WHOOP is more than just a noise that fans exude — it is also a brand innovating the next wave of performance optimization technology. The Boston-based startup raised a $100 million Series E in October 2021 and counts NFL quarterback Patrick Mahomes and NBA superstar Kevin Durant among its investors. WHOOP’s wearable technology and the accompanying platform allow coaches and physicians to view and monitor athletes’ vital signs during games and discover brand-new insights. For example, WHOOP revealed that in last week’s playoff win, Mahomes’s trainer found that many of the quarterback’s heartbeat spikes actually occurred when he was on the sidelines watching game-changing plays unfold.

FieldLevel

FieldLevel takes aim at modernizing a completely different aspect of American sports: the college recruiting process.
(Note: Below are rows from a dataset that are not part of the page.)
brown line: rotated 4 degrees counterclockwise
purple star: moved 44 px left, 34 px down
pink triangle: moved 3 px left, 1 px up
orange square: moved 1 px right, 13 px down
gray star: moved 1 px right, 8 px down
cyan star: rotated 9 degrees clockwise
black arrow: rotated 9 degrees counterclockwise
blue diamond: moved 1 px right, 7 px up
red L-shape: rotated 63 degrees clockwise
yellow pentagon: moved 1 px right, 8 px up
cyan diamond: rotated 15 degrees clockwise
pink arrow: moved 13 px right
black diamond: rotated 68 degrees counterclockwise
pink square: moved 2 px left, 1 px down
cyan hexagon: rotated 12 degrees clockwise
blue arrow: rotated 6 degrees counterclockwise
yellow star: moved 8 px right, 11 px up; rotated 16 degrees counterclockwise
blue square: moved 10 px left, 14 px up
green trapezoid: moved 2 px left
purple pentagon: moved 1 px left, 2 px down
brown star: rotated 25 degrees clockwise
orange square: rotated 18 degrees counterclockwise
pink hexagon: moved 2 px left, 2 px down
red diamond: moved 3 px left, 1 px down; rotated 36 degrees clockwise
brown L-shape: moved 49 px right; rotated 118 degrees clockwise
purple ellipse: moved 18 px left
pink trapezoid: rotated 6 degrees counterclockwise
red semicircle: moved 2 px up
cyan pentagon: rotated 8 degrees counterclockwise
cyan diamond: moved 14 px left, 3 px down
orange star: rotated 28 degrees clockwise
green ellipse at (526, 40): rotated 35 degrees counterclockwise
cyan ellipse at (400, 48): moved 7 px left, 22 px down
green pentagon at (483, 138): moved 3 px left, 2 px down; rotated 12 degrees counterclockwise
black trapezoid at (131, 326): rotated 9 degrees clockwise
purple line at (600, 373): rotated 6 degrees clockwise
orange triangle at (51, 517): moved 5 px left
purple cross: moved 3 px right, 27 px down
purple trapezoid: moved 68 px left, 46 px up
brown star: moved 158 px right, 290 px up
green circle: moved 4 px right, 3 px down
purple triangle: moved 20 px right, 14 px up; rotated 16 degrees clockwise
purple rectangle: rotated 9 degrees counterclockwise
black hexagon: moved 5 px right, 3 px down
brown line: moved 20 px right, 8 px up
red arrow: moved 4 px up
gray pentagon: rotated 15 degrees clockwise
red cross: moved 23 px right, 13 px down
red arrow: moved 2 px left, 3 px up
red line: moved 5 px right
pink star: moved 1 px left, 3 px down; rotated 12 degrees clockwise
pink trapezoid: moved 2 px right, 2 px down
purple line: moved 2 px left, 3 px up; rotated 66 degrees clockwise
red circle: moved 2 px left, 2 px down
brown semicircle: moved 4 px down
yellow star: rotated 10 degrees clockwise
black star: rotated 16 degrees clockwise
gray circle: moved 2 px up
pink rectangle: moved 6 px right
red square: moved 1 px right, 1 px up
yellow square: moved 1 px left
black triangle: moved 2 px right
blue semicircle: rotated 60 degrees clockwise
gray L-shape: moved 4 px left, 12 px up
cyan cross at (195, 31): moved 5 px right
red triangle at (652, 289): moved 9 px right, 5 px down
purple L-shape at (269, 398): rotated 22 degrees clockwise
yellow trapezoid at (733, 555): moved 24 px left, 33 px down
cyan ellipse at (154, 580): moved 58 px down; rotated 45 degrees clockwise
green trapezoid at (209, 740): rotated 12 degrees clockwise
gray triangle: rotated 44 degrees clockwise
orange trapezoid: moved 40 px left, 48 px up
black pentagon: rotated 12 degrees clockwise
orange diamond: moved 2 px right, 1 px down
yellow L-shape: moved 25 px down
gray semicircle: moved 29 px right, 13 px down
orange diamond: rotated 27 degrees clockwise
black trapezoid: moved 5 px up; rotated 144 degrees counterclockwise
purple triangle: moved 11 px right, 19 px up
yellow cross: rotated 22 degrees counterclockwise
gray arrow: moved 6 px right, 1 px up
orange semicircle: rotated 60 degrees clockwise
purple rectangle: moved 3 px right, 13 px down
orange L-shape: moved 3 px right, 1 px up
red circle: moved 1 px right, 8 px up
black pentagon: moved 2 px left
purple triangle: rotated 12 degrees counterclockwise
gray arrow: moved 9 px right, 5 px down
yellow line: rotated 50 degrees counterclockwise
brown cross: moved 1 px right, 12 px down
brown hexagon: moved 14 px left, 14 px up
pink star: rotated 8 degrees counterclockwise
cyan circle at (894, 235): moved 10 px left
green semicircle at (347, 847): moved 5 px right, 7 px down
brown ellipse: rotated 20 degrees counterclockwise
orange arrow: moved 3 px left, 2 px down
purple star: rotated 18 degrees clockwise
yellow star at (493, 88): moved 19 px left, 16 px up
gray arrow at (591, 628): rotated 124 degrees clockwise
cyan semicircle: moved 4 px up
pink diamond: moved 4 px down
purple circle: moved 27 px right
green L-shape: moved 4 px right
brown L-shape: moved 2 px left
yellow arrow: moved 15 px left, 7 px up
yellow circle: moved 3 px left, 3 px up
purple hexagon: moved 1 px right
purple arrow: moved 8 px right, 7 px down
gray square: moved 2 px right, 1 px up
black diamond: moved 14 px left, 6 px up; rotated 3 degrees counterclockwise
Founded in 2006, the company functions as a private social network and matchmaking platform that allows coaches, athletes and teams to connect with each other. As a result, FieldLevel is helping remove barriers for student-athletes and smaller colleges who may never have had the resources or visibility to find an opportunity to play sports in college. Currently, over 101,000 teams are on the platform and the company has helped generate more than 106,000 commitments from student-athletes to play for college-level teams.

Hudl

Founded in 2006, this next venture has developed software that analyzes performance analytics and team trends across the nation. Hudl, a Lincoln, Nebraska-based tech company, has also created its own auto-tracking sports camera built to record the entirety of football and soccer fields during practice and games. The company’s camera and software captures players' movements and gives coaches the ability to enhance their tagging, spotting and grading to create tendency and efficiency reports. The company’s electronic eye in the bleachers can be leveraged to make sure the right player is in the right spot in the most crucial moments and recognizes patterns that might need to be corrected in practice.